━━━ 本文

太田:そうですね…やっぱりこの作品は“ふたりのミュージカル”なので、互いの関係がすごく必要になる。だからまず2度目のお相手も牧島くんで良かったなって。1回作ったものをさらに落ち着いて作ることができる、「また一緒にできるんだ」っていうのはすごく嬉しかったですね。
牧島:光栄です。僕も前回このふたりですごく濃い時間を過ごしいろんな苦難も共に乗り越えてきたので、また一緒に作品を作れるのはとても嬉しいです。太田さんも僕も本当にこの作品が大好きなんです。
太田:どの作品もそうですけど、公演を終えても作品には終わりがないですし、やっぱり自分の中で未練だったり名残惜しいところとかもいっぱいあったりして…なのでなんとなく、なんですけど、『ストーリー・オブ・マイ・ライフ』は「これまたやりたいな」って思って台本と楽譜を家に大事にとっておいたんです。基本的に台本類は実家に送って保管してもらっているんですが、時々「名残惜しいな」「これはたぶんまたやる気がするかも」って思ったモノは手元に置いておくんですよ。
──その予感は…
太田:いろんな歯車の巡り合わせがあるんだと思うんですけど、不思議なもので大体当たりますね。
牧島:へえぇ〜。僕はなんかふわっとした言い方になっちゃいますけど、前回すべての公演を終えた時はちょっとぼっーとしちゃうというか、終わってしまった寂しさはあったけれど、「あ、超えられたな」という…「全部やれた」という嬉しさもあってあまり何も考えられずに力抜けちゃって。またやりたいとかそういう気持ちがすぐに湧くのではなく、ただただ「あー…」という、走り切った感覚でしたね(笑)。だから3年経って声をかけていだたいたときも自然に「またできるんだ、嬉しいな」と思えました。
太田:うんうん。
──おふたりはすでに一度生きたからこそ感じている“ご自身の中の『ストーリー・オブ・マイ・ライフ』”があるかと思います。
太田:僕はもはやこれは「禅」なのかなって思っていて…なんかもうちょっと哲学的な修行みたいな感じでいます。だってふたりのやりとりも禅問答だもんね、ほぼ。アルヴィンは「この瞬間何を感じてたんだ」とかをずっとトーマスに言ってるから、だんだん「俺、どこの立ち位置?」「神みたいだけど??」って。
牧島:確かにその瞬間もありますよね。

━━━━━━
━━━ データ抜粋

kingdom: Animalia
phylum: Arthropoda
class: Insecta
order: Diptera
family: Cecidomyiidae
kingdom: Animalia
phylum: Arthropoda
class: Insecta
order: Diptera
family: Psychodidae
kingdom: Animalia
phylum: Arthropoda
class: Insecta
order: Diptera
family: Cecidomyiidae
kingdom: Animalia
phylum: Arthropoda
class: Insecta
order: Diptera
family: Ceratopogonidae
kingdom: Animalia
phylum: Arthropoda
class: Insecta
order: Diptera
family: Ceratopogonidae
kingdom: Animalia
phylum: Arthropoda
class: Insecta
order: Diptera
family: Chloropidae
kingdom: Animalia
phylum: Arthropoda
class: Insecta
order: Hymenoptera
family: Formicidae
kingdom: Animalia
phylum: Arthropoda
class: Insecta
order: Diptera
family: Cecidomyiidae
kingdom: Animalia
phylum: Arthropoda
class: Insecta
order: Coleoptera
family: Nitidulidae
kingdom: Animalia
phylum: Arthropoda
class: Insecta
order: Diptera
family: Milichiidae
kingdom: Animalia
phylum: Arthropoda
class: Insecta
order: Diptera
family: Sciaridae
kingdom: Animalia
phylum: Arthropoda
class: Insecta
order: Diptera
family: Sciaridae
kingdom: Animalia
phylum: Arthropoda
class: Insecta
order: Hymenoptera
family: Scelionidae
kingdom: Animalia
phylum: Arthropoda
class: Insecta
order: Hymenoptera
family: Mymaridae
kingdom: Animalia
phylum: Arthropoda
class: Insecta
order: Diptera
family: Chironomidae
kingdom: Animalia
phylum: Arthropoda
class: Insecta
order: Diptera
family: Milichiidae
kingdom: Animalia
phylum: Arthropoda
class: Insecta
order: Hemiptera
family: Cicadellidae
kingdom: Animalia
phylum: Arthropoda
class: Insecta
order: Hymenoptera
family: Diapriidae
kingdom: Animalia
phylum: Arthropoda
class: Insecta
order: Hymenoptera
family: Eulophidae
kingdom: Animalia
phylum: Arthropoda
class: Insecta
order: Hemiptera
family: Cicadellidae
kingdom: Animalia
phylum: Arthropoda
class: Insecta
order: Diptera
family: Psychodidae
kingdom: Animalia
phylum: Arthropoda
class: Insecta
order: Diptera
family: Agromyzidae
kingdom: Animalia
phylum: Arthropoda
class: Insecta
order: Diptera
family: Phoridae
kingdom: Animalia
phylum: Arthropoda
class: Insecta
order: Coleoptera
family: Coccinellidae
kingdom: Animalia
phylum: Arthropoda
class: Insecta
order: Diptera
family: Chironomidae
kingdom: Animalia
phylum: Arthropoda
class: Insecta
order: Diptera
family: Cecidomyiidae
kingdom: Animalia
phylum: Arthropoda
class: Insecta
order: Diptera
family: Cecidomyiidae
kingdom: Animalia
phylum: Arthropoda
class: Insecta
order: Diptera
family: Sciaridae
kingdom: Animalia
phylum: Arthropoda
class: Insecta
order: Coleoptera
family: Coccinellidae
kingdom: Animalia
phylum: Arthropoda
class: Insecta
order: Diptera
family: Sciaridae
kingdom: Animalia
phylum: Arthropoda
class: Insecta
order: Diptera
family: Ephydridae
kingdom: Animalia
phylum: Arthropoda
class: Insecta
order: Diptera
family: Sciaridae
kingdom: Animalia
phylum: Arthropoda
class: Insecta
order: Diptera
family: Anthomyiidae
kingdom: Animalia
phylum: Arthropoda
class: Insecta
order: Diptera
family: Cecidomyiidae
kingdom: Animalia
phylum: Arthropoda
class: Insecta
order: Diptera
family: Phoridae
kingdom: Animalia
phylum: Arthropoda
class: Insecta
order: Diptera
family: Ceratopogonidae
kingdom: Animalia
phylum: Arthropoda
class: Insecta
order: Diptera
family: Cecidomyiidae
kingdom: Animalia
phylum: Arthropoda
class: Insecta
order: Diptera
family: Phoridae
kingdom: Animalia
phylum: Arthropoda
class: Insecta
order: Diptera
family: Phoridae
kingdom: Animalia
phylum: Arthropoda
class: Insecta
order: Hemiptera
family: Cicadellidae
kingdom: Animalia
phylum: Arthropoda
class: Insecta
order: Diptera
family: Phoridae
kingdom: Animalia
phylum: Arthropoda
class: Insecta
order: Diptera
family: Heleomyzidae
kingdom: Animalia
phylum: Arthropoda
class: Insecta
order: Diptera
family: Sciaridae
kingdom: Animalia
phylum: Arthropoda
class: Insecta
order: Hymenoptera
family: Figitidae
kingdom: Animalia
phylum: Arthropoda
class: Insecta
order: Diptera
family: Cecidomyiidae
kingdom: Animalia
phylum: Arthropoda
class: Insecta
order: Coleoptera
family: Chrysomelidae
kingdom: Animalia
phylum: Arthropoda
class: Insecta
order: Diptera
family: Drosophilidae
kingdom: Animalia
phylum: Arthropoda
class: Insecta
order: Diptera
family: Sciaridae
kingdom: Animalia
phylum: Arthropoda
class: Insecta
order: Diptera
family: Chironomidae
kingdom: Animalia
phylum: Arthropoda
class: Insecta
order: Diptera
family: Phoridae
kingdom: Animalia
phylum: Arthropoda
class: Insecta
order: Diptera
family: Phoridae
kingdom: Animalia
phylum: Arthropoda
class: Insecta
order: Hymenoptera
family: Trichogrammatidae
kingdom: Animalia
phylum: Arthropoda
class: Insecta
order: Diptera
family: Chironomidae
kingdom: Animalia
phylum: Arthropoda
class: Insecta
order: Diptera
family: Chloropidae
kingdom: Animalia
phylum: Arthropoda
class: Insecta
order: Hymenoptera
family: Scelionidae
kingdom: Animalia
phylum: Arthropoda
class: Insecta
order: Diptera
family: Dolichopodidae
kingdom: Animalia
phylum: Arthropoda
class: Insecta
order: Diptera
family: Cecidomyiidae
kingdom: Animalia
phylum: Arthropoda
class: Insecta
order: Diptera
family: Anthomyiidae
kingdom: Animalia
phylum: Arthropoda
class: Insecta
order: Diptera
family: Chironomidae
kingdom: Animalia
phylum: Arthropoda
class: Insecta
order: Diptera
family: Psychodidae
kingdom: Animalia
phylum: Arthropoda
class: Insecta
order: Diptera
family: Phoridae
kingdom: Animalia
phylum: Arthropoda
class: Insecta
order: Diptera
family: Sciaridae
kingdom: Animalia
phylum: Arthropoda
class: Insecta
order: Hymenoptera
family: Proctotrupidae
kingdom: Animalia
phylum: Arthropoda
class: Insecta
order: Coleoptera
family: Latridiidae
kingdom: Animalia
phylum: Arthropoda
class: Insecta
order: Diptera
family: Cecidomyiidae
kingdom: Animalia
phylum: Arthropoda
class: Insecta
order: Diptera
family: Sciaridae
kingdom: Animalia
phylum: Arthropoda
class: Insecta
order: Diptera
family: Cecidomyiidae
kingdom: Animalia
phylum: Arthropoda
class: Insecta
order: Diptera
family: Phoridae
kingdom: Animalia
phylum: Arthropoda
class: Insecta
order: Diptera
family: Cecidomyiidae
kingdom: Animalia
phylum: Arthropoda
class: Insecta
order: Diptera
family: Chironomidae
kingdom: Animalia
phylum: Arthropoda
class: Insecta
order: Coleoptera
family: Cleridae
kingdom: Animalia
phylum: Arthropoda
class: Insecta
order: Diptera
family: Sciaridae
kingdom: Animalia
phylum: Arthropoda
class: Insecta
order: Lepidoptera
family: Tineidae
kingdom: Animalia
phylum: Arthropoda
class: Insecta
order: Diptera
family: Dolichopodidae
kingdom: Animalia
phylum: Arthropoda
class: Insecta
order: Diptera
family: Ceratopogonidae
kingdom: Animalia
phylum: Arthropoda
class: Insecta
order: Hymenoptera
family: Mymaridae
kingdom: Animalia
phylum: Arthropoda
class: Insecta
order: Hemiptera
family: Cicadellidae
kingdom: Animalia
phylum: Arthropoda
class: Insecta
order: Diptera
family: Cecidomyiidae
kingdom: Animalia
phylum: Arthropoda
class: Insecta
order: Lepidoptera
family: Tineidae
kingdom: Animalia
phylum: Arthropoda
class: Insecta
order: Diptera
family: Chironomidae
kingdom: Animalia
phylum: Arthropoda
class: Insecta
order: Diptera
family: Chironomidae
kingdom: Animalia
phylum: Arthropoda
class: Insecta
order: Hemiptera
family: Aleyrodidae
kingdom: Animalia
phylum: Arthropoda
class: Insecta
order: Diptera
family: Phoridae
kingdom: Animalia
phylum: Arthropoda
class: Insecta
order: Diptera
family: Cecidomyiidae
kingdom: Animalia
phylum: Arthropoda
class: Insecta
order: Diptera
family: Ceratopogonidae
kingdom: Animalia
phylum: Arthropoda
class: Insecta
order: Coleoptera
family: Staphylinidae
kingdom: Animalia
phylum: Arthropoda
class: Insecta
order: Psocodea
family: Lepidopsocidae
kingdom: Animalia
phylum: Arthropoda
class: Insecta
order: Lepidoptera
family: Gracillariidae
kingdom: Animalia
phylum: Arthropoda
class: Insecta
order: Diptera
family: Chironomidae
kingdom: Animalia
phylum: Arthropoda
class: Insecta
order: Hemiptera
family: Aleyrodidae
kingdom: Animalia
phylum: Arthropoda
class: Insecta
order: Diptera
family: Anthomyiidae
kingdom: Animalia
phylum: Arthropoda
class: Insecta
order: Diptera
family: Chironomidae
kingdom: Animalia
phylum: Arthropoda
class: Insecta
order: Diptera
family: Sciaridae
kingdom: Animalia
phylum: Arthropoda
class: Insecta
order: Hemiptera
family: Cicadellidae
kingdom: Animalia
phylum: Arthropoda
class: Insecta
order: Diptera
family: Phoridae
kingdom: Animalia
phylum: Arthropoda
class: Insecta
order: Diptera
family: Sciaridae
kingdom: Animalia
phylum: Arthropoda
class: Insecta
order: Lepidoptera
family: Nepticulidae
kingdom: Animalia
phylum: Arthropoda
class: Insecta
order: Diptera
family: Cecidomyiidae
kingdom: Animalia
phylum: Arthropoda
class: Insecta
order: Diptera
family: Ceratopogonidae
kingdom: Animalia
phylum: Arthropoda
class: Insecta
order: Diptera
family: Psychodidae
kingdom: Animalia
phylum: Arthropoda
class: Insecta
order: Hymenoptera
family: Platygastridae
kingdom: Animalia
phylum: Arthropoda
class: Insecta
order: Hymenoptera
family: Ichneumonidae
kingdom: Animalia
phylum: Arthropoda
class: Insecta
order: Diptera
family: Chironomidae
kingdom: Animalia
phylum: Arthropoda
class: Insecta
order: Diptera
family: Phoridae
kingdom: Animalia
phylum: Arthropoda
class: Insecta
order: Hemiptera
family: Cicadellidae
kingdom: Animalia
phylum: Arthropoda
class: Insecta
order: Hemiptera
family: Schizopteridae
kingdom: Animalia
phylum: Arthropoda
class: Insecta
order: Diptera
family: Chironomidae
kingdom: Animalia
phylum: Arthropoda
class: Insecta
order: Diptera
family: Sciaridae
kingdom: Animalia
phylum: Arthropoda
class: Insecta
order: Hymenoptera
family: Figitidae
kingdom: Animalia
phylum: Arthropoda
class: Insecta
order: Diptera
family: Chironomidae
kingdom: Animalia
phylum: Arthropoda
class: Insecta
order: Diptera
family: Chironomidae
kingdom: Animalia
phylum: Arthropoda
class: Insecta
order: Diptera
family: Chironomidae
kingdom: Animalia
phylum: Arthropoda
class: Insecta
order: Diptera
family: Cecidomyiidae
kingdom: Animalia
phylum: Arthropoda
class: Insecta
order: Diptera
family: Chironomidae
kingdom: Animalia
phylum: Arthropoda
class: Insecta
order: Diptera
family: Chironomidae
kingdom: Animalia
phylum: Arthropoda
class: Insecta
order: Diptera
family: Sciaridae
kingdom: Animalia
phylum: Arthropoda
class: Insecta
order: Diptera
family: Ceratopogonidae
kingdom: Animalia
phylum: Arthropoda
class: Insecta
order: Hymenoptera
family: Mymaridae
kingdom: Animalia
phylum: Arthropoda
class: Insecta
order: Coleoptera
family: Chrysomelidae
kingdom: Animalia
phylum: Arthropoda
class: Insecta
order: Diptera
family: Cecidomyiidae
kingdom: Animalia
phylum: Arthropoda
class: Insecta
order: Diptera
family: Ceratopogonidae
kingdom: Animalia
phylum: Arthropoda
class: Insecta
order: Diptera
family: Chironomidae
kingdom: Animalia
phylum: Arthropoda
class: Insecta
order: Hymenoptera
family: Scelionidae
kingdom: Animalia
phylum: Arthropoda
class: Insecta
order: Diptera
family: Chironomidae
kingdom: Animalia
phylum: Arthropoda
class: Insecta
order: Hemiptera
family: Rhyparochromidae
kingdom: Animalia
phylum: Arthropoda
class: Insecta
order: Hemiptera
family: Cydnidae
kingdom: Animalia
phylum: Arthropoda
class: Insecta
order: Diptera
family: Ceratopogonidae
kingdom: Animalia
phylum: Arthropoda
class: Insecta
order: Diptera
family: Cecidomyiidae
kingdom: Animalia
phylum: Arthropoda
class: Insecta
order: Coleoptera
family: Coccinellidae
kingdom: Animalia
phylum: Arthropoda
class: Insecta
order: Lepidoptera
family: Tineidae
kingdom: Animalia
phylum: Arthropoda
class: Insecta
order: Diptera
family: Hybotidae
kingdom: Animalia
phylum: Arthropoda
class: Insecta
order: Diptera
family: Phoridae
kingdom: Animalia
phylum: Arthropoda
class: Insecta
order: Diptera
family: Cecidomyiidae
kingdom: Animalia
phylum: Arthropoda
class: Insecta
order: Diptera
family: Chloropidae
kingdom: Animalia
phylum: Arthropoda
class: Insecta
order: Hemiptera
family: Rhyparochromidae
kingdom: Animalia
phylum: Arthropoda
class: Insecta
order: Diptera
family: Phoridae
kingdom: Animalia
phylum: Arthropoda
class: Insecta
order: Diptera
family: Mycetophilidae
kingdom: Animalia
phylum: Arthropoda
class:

━━━━━━

課題 –
• 1. 『ストーリー・オブ・マイ・ライフ』をめぐる対談で、太田は台本類をふだんどこに送って保管してもらっていると言っていますか。
• 2. 『ストーリー・オブ・マイ・ライフ』をめぐる対談を、最後の発言の後から書き継いでください。

解答 –
• 1. 実家に送って保管してもらっています。

• 2.
──守護天使のようでもあり、ハイヤーセルフとの交信のようでもあり。
太田:そうそう。今日も稽古しながら「自分の立ち位置わけわからん」って思いつつ、「どこに辿り着くの?」って、修行僧みたいな気持ちになってくるんですよ。そういうキャラクターとしての浮遊感が面白いなぁと。それは前回の自分は感じていなかった。今の自分だからこそそんなことを感じられて、そこから支えられる部分や投げかけられる部分みたいなのがあるなと…だから3年前の気持ちとはまた全然違うなと思いました。また新しく禅を開始した感じ、修行を始めますみたいな感じ…って、わかる?
牧島:はい、なんだかわかる気がします。作り手がこんなふうに思っているということは、観る側も色々な見方があって、それは多分舞台上の物語を自分の色々な思い出と照らし合わせながら観るうちに“自分の作品になってくる”という感覚なんじゃないかなと思うし、その感じは僕たちも一緒で、「この作品はこうなんですよ」とやる作品ではないような気がするんですよね。
前回はちょうどクリスマスの時期に公演をやっていて、作品の中にもクリスマスイブとかが出てきて、そういう時期にやれたことがタイミング的にも作品自体が自分の日常にも溶けていくような感じがしていて「いいなぁ」と、すごく思ったんです。だから自分にとっては「冬になったなぁ」と感じたり、肌寒い夜道を歩いているときとかにふと思い出せるような、そんな作品なんです。
──日常に溶けていく。そうやって観客が自分の具体的な何かと共鳴させ、グッとくる瞬間をキャッチできるのも、本作の大きな魅力だと思います。
太田:みんな通ずるものがあるんでしょうかね。やっぱり生きていく上で色々な苦しみがあって、喜びもあって。それぞれがそれぞれに感じ、それでも生きていくというものがあるから、すべての根底に。僕はこれは意外と日本ぽいかもとも思うんですよ。この作品にある繊細さが日本の侘び寂び的な繊細さと似ているなって。音も行き過ぎない、ちょっと抑制を効かせた要素が多いというか。
牧島:確かに。だからみんなに共感できる部分が多いのかもしれないですね。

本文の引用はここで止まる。